- **Extracted records**:
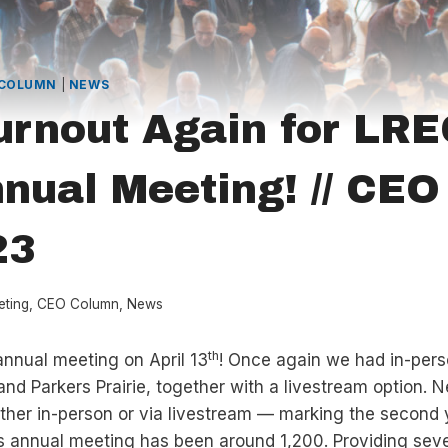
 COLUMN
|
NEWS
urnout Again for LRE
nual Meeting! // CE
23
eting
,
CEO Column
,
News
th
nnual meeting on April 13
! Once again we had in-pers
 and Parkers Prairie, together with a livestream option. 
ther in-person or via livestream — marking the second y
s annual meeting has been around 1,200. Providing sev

- **What you should do**:
Each line of the data that holds "livestream" should be copied.

- **Solution for this task**:
 and Parkers Prairie, together with a livestream option. 
ther in-person or via livestream — marking the second y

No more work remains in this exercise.